→ Task objective
Some entries follow. Reproduce exactly the lines starting at the one with "So the idea" and stopping after the one with "## What's inside".

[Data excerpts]
□ □ □ □ □ □ □
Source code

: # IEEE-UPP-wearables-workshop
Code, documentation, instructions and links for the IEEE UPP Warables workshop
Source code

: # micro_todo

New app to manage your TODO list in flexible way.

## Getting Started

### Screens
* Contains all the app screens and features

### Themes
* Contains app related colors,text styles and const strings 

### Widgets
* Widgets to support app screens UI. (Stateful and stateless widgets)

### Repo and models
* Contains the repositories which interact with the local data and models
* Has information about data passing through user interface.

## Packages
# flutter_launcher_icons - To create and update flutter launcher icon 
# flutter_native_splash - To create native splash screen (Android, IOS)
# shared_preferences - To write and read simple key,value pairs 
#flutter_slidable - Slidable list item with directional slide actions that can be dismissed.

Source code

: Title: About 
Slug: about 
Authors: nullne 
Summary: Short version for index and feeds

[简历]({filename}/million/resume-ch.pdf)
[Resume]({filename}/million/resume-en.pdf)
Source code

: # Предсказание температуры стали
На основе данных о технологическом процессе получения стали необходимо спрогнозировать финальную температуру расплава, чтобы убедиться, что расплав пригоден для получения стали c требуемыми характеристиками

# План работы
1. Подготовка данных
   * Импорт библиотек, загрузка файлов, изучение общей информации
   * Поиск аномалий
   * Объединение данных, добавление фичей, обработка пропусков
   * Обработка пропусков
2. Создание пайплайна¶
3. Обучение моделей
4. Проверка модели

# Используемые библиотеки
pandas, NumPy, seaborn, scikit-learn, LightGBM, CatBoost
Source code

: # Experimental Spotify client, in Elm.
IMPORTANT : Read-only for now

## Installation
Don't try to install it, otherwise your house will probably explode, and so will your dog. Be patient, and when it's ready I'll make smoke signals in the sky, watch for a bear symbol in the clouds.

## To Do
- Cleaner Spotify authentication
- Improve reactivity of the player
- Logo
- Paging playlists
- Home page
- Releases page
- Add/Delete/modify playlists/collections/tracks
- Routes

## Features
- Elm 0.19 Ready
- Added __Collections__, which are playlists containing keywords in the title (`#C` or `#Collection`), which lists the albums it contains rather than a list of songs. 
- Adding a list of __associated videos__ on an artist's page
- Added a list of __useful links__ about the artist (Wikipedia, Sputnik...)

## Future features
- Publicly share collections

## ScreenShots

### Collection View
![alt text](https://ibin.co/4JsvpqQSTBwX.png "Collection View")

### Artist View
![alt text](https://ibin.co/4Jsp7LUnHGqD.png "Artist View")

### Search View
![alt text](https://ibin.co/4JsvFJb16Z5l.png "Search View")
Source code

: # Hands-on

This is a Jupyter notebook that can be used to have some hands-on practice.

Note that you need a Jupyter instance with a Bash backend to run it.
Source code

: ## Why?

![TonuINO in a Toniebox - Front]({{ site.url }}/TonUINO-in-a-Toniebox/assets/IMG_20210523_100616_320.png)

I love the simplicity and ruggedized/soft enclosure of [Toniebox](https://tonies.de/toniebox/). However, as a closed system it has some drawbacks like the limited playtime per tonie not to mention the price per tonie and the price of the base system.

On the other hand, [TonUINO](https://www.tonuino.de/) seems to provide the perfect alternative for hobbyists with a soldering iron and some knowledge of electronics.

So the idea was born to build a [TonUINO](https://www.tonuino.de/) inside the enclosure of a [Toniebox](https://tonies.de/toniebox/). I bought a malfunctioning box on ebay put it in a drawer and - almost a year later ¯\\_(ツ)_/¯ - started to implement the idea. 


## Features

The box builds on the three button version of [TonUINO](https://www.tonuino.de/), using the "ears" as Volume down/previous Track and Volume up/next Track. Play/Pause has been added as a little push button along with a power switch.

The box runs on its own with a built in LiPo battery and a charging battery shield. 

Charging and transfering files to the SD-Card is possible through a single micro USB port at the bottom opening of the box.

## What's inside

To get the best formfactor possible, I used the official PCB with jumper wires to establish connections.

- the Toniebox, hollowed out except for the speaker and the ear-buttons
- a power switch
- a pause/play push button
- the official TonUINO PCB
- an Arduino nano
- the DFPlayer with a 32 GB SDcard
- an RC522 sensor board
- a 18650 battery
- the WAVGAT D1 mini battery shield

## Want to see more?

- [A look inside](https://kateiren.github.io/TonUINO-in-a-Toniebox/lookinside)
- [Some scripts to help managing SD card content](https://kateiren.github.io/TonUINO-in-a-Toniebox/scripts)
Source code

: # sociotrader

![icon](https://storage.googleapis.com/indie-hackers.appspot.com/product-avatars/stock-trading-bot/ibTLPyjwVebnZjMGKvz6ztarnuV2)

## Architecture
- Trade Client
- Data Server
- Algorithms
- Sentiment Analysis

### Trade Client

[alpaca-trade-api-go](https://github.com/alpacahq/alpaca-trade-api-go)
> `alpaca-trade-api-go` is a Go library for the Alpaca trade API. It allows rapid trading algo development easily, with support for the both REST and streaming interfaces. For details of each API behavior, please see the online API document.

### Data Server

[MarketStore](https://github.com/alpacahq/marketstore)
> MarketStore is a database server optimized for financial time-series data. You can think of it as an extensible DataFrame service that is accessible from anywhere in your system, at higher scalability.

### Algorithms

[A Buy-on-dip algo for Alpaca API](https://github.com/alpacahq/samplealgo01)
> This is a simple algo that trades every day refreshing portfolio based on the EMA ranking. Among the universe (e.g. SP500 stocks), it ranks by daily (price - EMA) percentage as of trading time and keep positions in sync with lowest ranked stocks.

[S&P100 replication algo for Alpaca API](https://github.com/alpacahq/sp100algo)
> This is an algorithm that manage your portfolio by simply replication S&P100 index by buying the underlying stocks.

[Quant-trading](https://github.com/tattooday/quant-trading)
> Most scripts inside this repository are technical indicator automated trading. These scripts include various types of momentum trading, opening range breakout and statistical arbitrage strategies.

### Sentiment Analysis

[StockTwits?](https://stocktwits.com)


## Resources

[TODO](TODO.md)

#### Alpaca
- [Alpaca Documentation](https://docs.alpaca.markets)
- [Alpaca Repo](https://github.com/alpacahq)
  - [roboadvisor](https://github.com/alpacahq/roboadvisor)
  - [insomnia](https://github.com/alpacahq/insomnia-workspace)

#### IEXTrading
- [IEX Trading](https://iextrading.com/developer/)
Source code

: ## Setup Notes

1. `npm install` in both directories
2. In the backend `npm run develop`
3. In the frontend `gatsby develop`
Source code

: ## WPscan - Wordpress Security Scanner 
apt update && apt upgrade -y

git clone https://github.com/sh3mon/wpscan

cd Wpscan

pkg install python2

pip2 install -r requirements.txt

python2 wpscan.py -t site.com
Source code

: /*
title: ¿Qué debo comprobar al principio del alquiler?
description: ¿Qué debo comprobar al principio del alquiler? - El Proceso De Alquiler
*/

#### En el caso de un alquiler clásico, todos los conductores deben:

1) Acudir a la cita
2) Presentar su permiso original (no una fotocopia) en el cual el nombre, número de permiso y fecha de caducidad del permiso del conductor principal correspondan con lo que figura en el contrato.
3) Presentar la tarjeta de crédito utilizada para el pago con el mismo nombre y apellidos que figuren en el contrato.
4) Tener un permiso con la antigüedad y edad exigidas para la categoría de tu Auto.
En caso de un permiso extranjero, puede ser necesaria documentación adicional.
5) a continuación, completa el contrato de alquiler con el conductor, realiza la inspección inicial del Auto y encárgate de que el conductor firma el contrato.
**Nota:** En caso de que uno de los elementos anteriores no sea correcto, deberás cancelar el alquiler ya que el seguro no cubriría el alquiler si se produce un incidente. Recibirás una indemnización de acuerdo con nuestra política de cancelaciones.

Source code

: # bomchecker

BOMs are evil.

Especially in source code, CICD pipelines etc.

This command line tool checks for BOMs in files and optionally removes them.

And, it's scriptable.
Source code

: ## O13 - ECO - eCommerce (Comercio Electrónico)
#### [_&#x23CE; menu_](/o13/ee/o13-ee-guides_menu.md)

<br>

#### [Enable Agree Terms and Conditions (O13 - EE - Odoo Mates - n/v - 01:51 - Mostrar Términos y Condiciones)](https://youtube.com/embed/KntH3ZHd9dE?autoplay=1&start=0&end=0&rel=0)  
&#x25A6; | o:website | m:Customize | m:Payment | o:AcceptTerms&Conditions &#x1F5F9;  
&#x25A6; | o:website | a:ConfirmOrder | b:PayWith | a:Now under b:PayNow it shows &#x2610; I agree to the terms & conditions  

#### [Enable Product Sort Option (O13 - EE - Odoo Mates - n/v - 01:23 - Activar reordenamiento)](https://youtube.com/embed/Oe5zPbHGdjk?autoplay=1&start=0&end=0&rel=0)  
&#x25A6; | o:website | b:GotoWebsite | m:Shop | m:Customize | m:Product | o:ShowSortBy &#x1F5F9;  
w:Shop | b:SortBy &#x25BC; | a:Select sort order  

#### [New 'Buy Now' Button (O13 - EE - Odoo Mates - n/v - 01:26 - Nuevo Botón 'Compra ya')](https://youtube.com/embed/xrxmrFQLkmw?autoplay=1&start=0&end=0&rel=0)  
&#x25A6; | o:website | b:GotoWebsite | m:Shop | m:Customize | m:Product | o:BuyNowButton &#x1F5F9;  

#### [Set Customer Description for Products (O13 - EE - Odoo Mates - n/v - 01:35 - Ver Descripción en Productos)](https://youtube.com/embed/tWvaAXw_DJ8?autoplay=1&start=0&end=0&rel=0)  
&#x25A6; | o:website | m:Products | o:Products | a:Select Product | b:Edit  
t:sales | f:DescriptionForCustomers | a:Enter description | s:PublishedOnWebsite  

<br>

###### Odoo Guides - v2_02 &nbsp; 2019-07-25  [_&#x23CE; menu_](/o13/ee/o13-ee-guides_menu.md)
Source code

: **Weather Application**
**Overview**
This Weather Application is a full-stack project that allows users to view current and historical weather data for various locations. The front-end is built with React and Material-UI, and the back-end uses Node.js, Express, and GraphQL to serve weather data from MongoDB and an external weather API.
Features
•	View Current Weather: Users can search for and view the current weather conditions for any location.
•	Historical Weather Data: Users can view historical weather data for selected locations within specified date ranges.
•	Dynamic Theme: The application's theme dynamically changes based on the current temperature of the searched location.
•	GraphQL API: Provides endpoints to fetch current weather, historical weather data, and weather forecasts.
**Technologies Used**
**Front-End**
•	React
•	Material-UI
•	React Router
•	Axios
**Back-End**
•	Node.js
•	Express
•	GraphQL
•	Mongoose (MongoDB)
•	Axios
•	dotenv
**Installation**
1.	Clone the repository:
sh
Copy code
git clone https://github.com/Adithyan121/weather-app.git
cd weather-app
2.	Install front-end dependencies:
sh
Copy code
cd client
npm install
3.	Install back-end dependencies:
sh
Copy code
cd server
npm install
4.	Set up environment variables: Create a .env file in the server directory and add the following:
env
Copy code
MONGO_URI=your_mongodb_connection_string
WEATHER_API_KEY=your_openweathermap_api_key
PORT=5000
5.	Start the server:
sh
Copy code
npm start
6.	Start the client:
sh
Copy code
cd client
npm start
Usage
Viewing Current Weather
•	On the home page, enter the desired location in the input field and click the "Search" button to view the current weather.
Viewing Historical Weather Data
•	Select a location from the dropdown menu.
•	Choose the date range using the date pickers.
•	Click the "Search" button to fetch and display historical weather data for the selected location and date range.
□ □ □ □ □ □ □
→ Result for this task
So the idea was born to build a [TonUINO](https://www.tonuino.de/) inside the enclosure of a [Toniebox](https://tonies.de/toniebox/). I bought a malfunctioning box on ebay put it in a drawer and - almost a year later ¯\\_(ツ)_/¯ - started to implement the idea. 


## Features

The box builds on the three button version of [TonUINO](https://www.tonuino.de/), using the "ears" as Volume down/previous Track and Volume up/next Track. Play/Pause has been added as a little push button along with a power switch.

The box runs on its own with a built in LiPo battery and a charging battery shield. 

Charging and transfering files to the SD-Card is possible through a single micro USB port at the bottom opening of the box.

## What's inside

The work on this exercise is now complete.